Only the lines from the beginning of the data through the one with "49: (680, 704, 1.57)" belong in the answer, each retyped exactly, with pictures left out.
Records to process START
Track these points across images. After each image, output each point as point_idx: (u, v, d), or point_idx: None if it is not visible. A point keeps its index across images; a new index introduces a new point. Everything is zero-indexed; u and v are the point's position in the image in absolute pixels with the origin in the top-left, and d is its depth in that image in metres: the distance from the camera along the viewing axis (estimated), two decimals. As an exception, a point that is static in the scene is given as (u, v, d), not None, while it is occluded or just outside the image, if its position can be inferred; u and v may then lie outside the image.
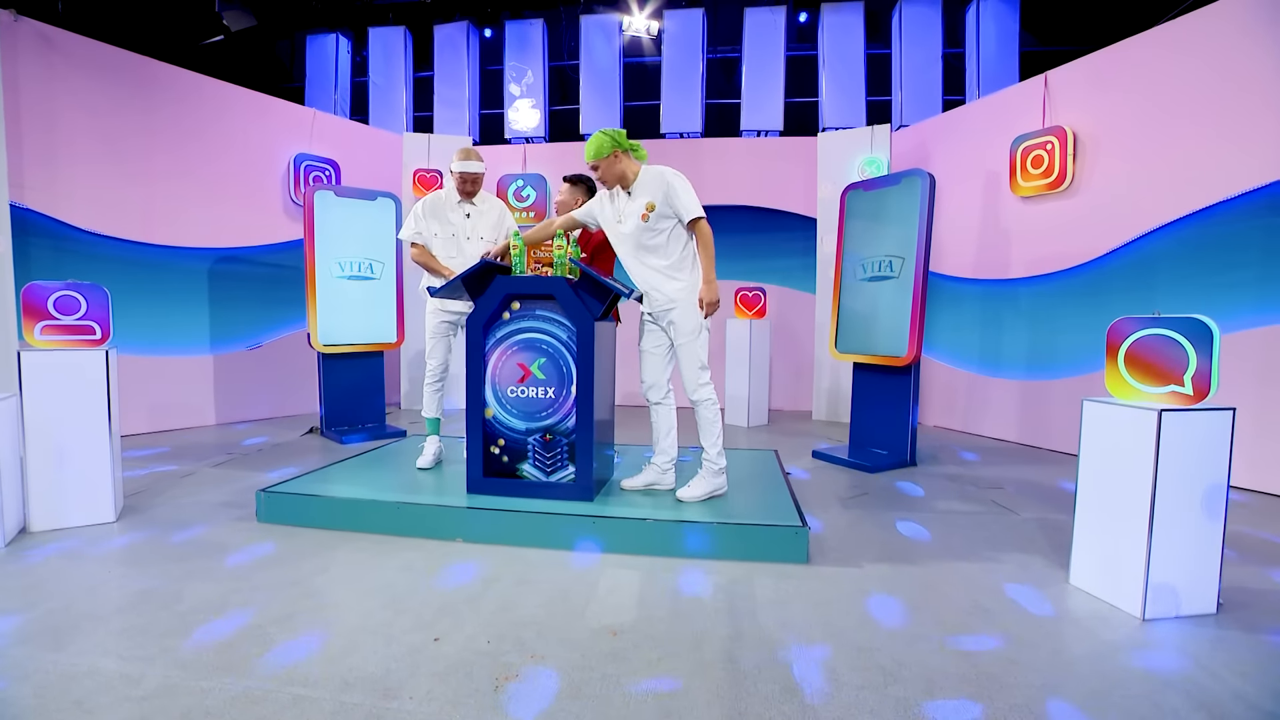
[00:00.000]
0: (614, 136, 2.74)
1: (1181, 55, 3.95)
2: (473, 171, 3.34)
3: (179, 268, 4.95)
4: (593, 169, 2.80)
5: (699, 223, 2.77)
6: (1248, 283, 3.64)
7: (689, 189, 2.78)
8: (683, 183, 2.78)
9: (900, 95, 6.81)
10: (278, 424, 5.27)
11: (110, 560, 2.41)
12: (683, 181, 2.78)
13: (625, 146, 2.77)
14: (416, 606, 2.07)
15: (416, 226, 3.40)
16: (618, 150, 2.75)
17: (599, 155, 2.74)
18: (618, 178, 2.80)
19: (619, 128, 2.84)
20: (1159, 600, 2.05)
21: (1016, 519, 3.08)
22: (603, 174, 2.80)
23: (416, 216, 3.41)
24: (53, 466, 2.68)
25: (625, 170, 2.79)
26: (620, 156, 2.77)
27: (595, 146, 2.73)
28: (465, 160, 3.33)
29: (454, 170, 3.34)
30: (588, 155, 2.77)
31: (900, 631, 1.96)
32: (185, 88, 4.99)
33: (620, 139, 2.75)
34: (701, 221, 2.77)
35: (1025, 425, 4.91)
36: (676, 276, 2.81)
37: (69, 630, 1.87)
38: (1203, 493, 2.04)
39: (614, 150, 2.74)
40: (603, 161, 2.76)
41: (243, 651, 1.77)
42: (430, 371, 3.48)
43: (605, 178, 2.81)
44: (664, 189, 2.74)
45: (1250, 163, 3.62)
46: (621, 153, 2.77)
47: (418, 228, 3.40)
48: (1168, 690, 1.66)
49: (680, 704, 1.57)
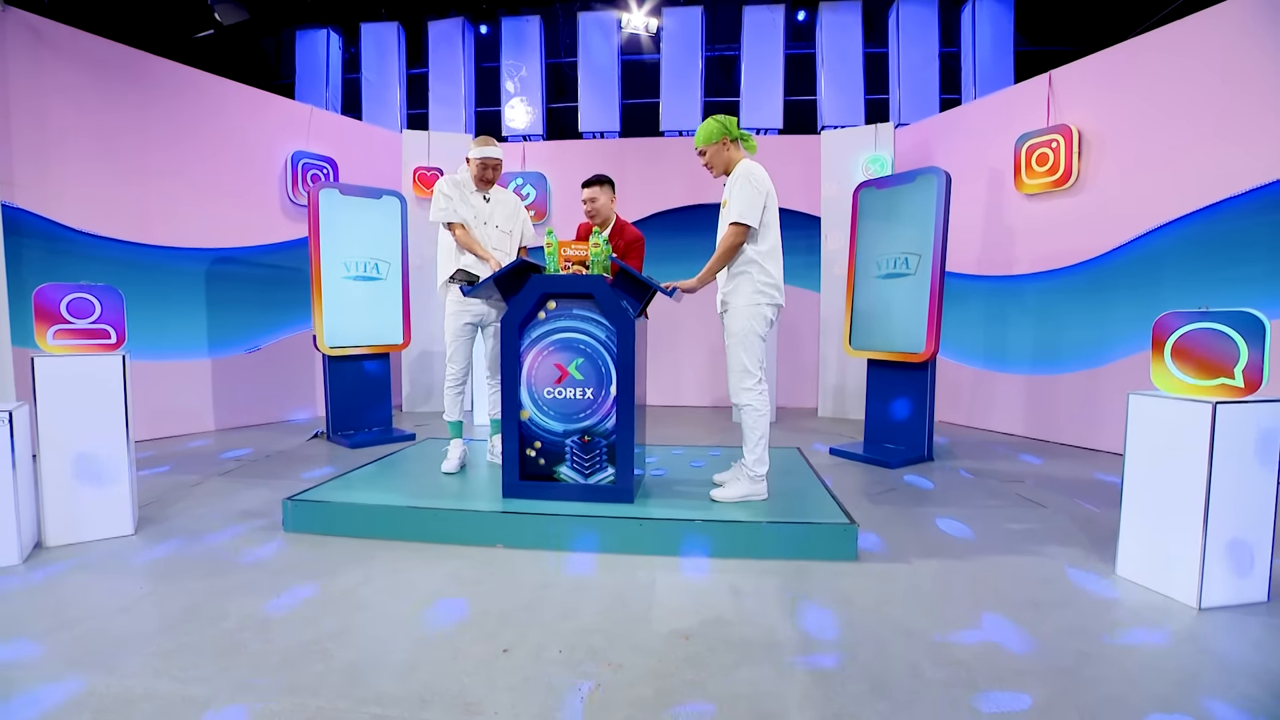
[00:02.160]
0: (724, 124, 2.77)
1: (1183, 57, 4.04)
2: (495, 158, 3.27)
3: (175, 269, 4.77)
4: (700, 154, 2.83)
5: (733, 225, 2.72)
6: (1253, 278, 3.73)
7: (750, 191, 2.69)
8: (748, 183, 2.69)
9: (898, 94, 6.87)
10: (280, 429, 5.12)
11: (139, 575, 2.30)
12: (750, 182, 2.69)
13: (735, 135, 2.80)
14: (474, 616, 2.01)
15: (450, 206, 3.22)
16: (726, 138, 2.77)
17: (708, 141, 2.77)
18: (724, 165, 2.82)
19: (731, 116, 2.87)
20: (1213, 590, 2.08)
21: (1046, 512, 3.11)
22: (710, 160, 2.82)
23: (448, 196, 3.23)
24: (69, 478, 2.56)
25: (731, 158, 2.80)
26: (728, 144, 2.79)
27: (705, 133, 2.77)
28: (488, 146, 3.26)
29: (474, 157, 3.25)
30: (697, 141, 2.81)
31: (967, 626, 1.95)
32: (180, 83, 4.81)
33: (731, 126, 2.78)
34: (736, 226, 2.71)
35: (1032, 419, 4.98)
36: (737, 277, 2.79)
37: (113, 651, 1.77)
38: (1255, 483, 2.08)
39: (723, 137, 2.77)
40: (710, 147, 2.79)
41: (307, 669, 1.69)
42: (453, 375, 3.39)
43: (712, 164, 2.83)
44: (732, 189, 2.73)
45: (1253, 162, 3.71)
46: (730, 141, 2.79)
47: (452, 207, 3.23)
48: (1239, 677, 1.68)
49: (773, 707, 1.54)
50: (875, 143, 5.79)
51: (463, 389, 3.43)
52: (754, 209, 2.69)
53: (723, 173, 2.84)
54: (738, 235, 2.72)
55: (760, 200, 2.70)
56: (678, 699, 1.58)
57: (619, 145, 6.96)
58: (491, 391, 3.52)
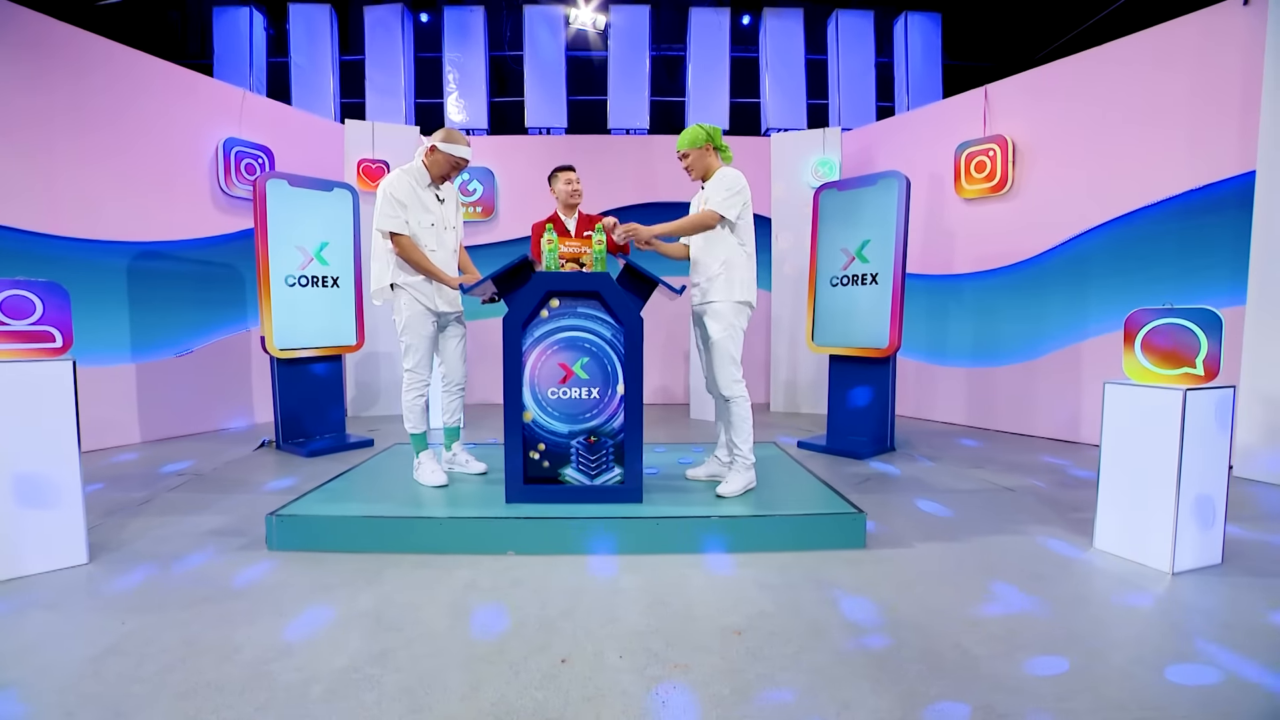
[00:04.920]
0: (709, 132, 2.85)
1: (1108, 78, 4.48)
2: (468, 159, 3.00)
3: (91, 263, 4.26)
4: (682, 157, 2.89)
5: (712, 212, 2.79)
6: (1168, 278, 4.20)
7: (731, 189, 2.79)
8: (730, 182, 2.80)
9: (838, 99, 7.19)
10: (218, 439, 4.69)
11: (112, 609, 2.04)
12: (731, 182, 2.80)
13: (718, 144, 2.88)
14: (514, 627, 1.93)
15: (402, 216, 2.87)
16: (710, 145, 2.85)
17: (693, 145, 2.85)
18: (703, 171, 2.89)
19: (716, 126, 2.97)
20: (1183, 556, 2.33)
21: (1014, 495, 3.37)
22: (692, 163, 2.88)
23: (401, 204, 2.86)
24: (8, 502, 2.23)
25: (710, 165, 2.88)
26: (710, 151, 2.87)
27: (691, 137, 2.84)
28: (461, 145, 2.93)
29: (447, 153, 2.90)
30: (681, 144, 2.87)
31: (987, 601, 2.08)
32: (89, 55, 4.28)
33: (715, 135, 2.87)
34: (713, 213, 2.78)
35: (973, 409, 5.37)
36: (716, 276, 2.85)
37: (120, 699, 1.56)
38: (1213, 459, 2.34)
39: (707, 143, 2.85)
40: (695, 152, 2.86)
41: (357, 697, 1.57)
42: (418, 383, 3.02)
43: (692, 167, 2.89)
44: (715, 183, 2.79)
45: (1167, 174, 4.18)
46: (713, 149, 2.87)
47: (403, 217, 2.87)
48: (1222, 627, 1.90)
49: (849, 692, 1.58)
50: (824, 146, 6.03)
51: (425, 398, 3.11)
52: (731, 206, 2.80)
53: (701, 177, 2.94)
54: (710, 218, 2.80)
55: (739, 200, 2.81)
56: (755, 692, 1.59)
57: (567, 141, 6.88)
58: (448, 398, 3.24)
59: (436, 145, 2.91)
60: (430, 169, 2.96)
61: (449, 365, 3.18)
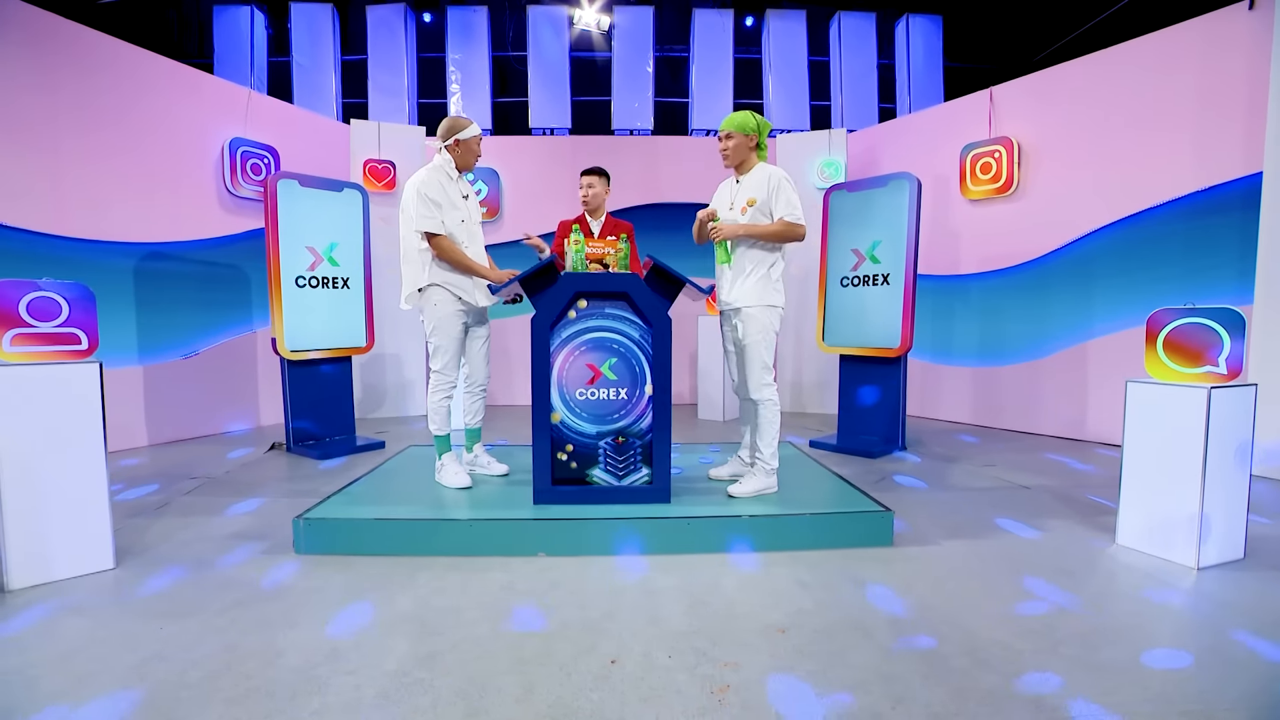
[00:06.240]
0: (760, 123, 2.82)
1: (1112, 81, 4.54)
2: (480, 138, 3.00)
3: (98, 264, 4.20)
4: (725, 137, 2.83)
5: (801, 225, 2.78)
6: (1173, 278, 4.27)
7: (794, 198, 2.79)
8: (790, 191, 2.80)
9: (841, 101, 7.24)
10: (224, 442, 4.64)
11: (146, 614, 2.02)
12: (791, 191, 2.80)
13: (762, 141, 2.85)
14: (556, 629, 1.93)
15: (438, 214, 2.86)
16: (755, 136, 2.83)
17: (741, 129, 2.81)
18: (740, 160, 2.86)
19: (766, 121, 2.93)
20: (1208, 551, 2.37)
21: (1030, 492, 3.40)
22: (733, 148, 2.83)
23: (433, 203, 2.84)
24: (36, 507, 2.20)
25: (748, 158, 2.86)
26: (753, 143, 2.84)
27: (740, 121, 2.81)
28: (471, 127, 2.93)
29: (467, 138, 2.91)
30: (729, 124, 2.82)
31: (1022, 598, 2.11)
32: (96, 54, 4.23)
33: (764, 127, 2.84)
34: (802, 226, 2.77)
35: (978, 408, 5.42)
36: (750, 278, 2.84)
37: (172, 705, 1.55)
38: (1236, 456, 2.38)
39: (754, 134, 2.83)
40: (739, 136, 2.82)
41: (411, 702, 1.56)
42: (445, 384, 3.01)
43: (732, 153, 2.85)
44: (772, 188, 2.78)
45: (1170, 176, 4.24)
46: (755, 143, 2.85)
47: (439, 216, 2.87)
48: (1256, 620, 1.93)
49: (901, 690, 1.60)
50: (829, 147, 6.07)
51: (450, 399, 3.10)
52: (802, 216, 2.80)
53: (734, 165, 2.89)
54: (800, 231, 2.78)
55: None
56: (811, 689, 1.60)
57: (571, 142, 6.87)
58: (470, 398, 3.24)
59: (458, 138, 2.93)
60: (458, 160, 2.97)
61: (473, 366, 3.18)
Records to process END
Completed exercise –
Track these points across images. After each image, output each point as point_idx: (u, v, d), or point_idx: None if it is not visible. A point keeps its index across images; a new index introduces a new point. Everything is zero-indexed; u and v are the point's position in the image in absolute pixels with the origin in the top-left, and d is its depth in that image in metres: the distance from the camera along the viewing axis (estimated), two decimals. As an exception, a point that is static in the scene is given as (u, v, d), not None, while it is occluded or just outside the image, if its position can be inferred; u and v may then lie outside the image.
[00:00.000]
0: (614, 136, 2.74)
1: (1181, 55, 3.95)
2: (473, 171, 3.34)
3: (179, 268, 4.95)
4: (593, 169, 2.80)
5: (699, 223, 2.77)
6: (1248, 283, 3.64)
7: (689, 189, 2.78)
8: (683, 183, 2.78)
9: (900, 95, 6.81)
10: (278, 424, 5.27)
11: (110, 560, 2.41)
12: (683, 181, 2.78)
13: (625, 146, 2.77)
14: (416, 606, 2.07)
15: (416, 226, 3.40)
16: (618, 150, 2.75)
17: (599, 155, 2.74)
18: (618, 178, 2.80)
19: (619, 128, 2.84)
20: (1159, 600, 2.05)
21: (1016, 519, 3.08)
22: (603, 174, 2.80)
23: (416, 216, 3.41)
24: (53, 466, 2.68)
25: (625, 170, 2.79)
26: (620, 156, 2.77)
27: (595, 146, 2.73)
28: (465, 160, 3.33)
29: (454, 170, 3.34)
30: (588, 155, 2.77)
31: (900, 631, 1.96)
32: (185, 88, 4.99)
33: (620, 139, 2.75)
34: (701, 221, 2.77)
35: (1025, 425, 4.91)
36: (676, 276, 2.81)
37: (69, 630, 1.87)
38: (1203, 493, 2.04)
39: (614, 150, 2.74)
40: (603, 161, 2.76)
41: (243, 651, 1.77)
42: (430, 371, 3.48)
43: (605, 178, 2.81)
44: (664, 189, 2.74)
45: (1250, 163, 3.62)
46: (621, 153, 2.77)
47: (418, 228, 3.40)
48: (1168, 690, 1.66)
49: (680, 704, 1.57)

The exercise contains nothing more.